Update every one of the records below by changing "top-left" to "upper-left" and write them out again with everything else the same. Leave the pictures out of your answer.

:: DATA SECTION

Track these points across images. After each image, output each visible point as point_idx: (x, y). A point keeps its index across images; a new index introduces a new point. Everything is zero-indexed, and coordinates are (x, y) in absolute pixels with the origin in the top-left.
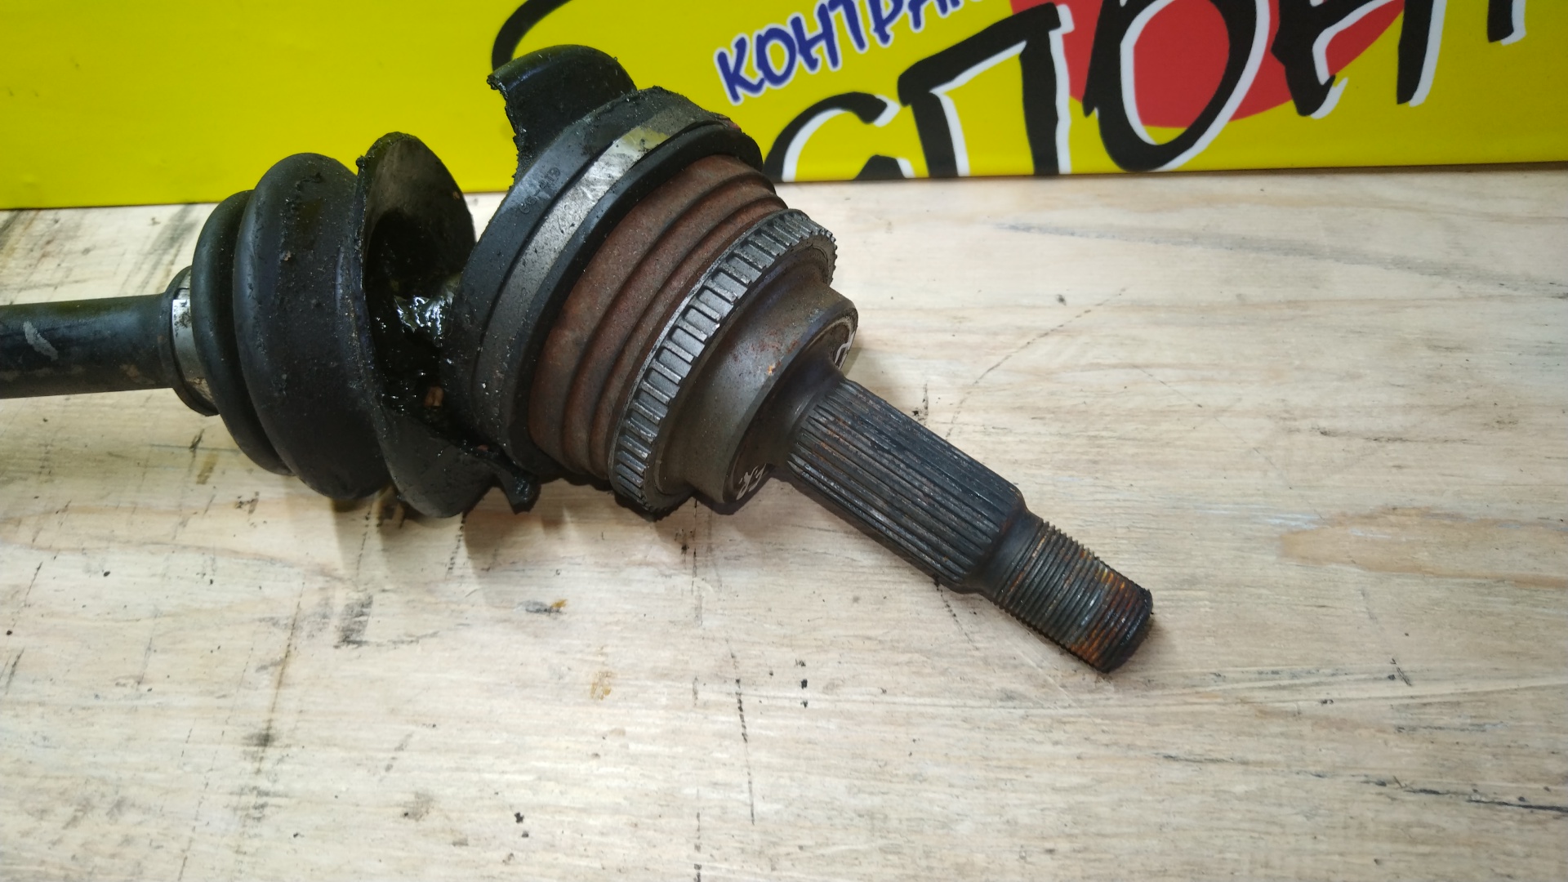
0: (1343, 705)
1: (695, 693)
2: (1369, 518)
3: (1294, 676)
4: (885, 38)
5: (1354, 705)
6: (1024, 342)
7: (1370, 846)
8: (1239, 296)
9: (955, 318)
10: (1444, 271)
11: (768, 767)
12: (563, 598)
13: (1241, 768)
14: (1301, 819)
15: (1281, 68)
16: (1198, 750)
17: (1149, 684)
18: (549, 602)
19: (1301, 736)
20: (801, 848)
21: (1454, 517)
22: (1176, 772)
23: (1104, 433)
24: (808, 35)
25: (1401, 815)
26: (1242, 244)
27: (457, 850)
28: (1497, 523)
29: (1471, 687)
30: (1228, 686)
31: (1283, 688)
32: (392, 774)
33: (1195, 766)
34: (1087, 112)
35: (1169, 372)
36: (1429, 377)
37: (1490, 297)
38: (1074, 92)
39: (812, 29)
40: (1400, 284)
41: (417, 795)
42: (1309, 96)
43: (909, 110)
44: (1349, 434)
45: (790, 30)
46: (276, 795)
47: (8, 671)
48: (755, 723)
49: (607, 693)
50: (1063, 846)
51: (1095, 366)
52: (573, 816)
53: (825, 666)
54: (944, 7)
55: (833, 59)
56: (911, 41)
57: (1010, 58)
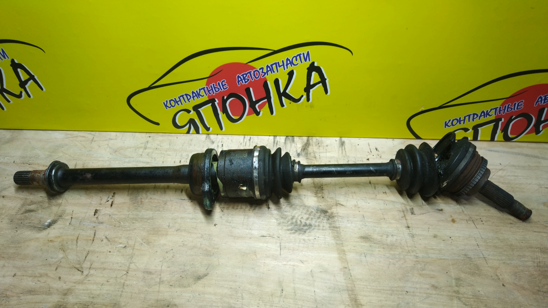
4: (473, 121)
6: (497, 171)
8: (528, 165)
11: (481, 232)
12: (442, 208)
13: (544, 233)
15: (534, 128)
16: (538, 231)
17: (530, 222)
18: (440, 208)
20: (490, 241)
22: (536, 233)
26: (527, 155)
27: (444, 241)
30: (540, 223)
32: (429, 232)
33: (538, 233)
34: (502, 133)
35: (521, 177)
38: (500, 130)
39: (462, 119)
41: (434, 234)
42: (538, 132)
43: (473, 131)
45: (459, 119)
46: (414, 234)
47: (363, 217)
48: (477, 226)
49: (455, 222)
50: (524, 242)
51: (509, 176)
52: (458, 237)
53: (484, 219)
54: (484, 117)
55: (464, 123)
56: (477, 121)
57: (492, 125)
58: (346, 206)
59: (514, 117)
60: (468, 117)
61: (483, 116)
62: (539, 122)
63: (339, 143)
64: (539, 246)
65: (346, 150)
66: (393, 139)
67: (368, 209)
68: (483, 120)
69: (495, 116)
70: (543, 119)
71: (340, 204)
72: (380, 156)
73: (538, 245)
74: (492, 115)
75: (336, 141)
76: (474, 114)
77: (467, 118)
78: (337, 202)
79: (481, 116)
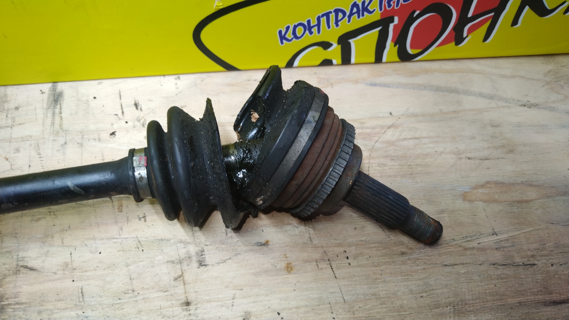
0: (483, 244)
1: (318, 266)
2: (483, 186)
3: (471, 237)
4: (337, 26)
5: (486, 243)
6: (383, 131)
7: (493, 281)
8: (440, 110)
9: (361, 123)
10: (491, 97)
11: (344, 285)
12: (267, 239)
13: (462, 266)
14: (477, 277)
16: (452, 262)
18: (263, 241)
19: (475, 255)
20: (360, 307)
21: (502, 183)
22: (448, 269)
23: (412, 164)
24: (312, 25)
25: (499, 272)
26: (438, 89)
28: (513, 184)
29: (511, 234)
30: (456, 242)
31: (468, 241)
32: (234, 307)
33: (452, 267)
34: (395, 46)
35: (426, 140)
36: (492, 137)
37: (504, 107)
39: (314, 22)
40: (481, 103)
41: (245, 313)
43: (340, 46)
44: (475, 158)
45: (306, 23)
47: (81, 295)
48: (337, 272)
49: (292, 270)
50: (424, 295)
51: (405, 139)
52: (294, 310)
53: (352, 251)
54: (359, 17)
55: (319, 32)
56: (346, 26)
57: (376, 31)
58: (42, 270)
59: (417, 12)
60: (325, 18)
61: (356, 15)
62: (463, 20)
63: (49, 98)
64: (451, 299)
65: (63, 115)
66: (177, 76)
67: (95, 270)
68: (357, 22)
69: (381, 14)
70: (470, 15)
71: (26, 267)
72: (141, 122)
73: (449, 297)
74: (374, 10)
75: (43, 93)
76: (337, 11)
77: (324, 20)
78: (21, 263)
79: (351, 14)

::::

- REPLY TO THE TASK:
Track these points across images. After each image, output each visible point as point_idx: (x, y). A point keeps its index across images; a new index introduces a new point. Everything is zero-indexed, and coordinates are (x, y) in absolute pixels with the origin in the upper-left.
0: (1343, 705)
1: (695, 693)
2: (1369, 518)
3: (1294, 676)
4: (885, 38)
5: (1354, 705)
6: (1024, 342)
7: (1370, 846)
8: (1239, 296)
9: (955, 318)
10: (1444, 271)
11: (768, 767)
12: (563, 598)
13: (1241, 768)
14: (1301, 819)
15: (1281, 68)
16: (1198, 750)
17: (1149, 684)
18: (549, 602)
19: (1301, 736)
20: (801, 848)
21: (1454, 517)
22: (1176, 772)
23: (1104, 433)
24: (808, 35)
25: (1401, 815)
26: (1242, 244)
27: (457, 850)
28: (1497, 523)
29: (1471, 687)
30: (1228, 686)
31: (1283, 688)
32: (392, 774)
33: (1195, 766)
34: (1087, 112)
35: (1169, 372)
36: (1429, 377)
37: (1490, 297)
38: (1074, 92)
39: (812, 29)
40: (1400, 284)
41: (417, 795)
42: (1309, 96)
43: (909, 110)
44: (1349, 434)
45: (790, 30)
46: (276, 795)
47: (8, 671)
48: (755, 723)
49: (607, 693)
50: (1063, 846)
51: (1095, 366)
52: (573, 816)
53: (825, 666)
54: (944, 7)
55: (833, 59)
56: (911, 41)
57: (1010, 58)
4: (473, 121)
6: (497, 171)
8: (528, 165)
11: (481, 232)
12: (442, 208)
13: (544, 233)
15: (534, 128)
16: (538, 231)
17: (530, 222)
18: (440, 208)
20: (490, 241)
22: (536, 233)
26: (527, 155)
27: (444, 241)
30: (540, 223)
32: (429, 232)
33: (538, 233)
34: (502, 133)
35: (521, 177)
38: (500, 130)
39: (462, 119)
41: (434, 234)
42: (538, 132)
43: (473, 131)
45: (459, 119)
46: (414, 234)
47: (363, 217)
48: (477, 226)
49: (455, 222)
50: (524, 242)
51: (509, 176)
52: (458, 237)
53: (484, 219)
54: (484, 117)
55: (464, 123)
56: (477, 121)
57: (492, 125)
58: (346, 206)
59: (514, 117)
60: (468, 117)
61: (483, 116)
62: (539, 122)
63: (339, 143)
64: (539, 246)
65: (346, 150)
66: (393, 139)
67: (368, 209)
68: (483, 120)
69: (495, 116)
70: (543, 119)
71: (340, 204)
72: (380, 156)
73: (538, 245)
74: (492, 115)
75: (336, 141)
76: (474, 114)
77: (467, 118)
78: (337, 202)
79: (481, 116)
0: (483, 244)
1: (318, 266)
2: (483, 186)
3: (471, 237)
4: (337, 26)
5: (486, 243)
6: (383, 131)
7: (493, 281)
8: (440, 110)
9: (361, 123)
10: (491, 97)
11: (344, 285)
12: (267, 239)
13: (462, 266)
14: (477, 277)
16: (452, 262)
18: (263, 241)
19: (475, 255)
20: (360, 307)
21: (502, 183)
22: (448, 269)
23: (412, 164)
24: (312, 25)
25: (499, 272)
26: (438, 89)
28: (513, 184)
29: (511, 234)
30: (456, 242)
31: (468, 241)
32: (234, 307)
33: (452, 267)
34: (395, 46)
35: (426, 140)
36: (492, 137)
37: (504, 107)
39: (314, 22)
40: (481, 103)
41: (245, 313)
43: (340, 46)
44: (475, 158)
45: (306, 23)
47: (81, 295)
48: (337, 272)
49: (292, 270)
50: (424, 295)
51: (405, 139)
52: (294, 310)
53: (352, 251)
54: (359, 17)
55: (319, 32)
56: (346, 26)
57: (376, 31)
58: (42, 270)
59: (417, 12)
60: (325, 18)
61: (356, 15)
62: (463, 20)
63: (49, 98)
64: (451, 299)
65: (63, 115)
66: (177, 76)
67: (95, 270)
68: (357, 22)
69: (381, 14)
70: (470, 15)
71: (26, 267)
72: (141, 122)
73: (449, 297)
74: (374, 10)
75: (43, 93)
76: (337, 11)
77: (324, 20)
78: (21, 263)
79: (351, 14)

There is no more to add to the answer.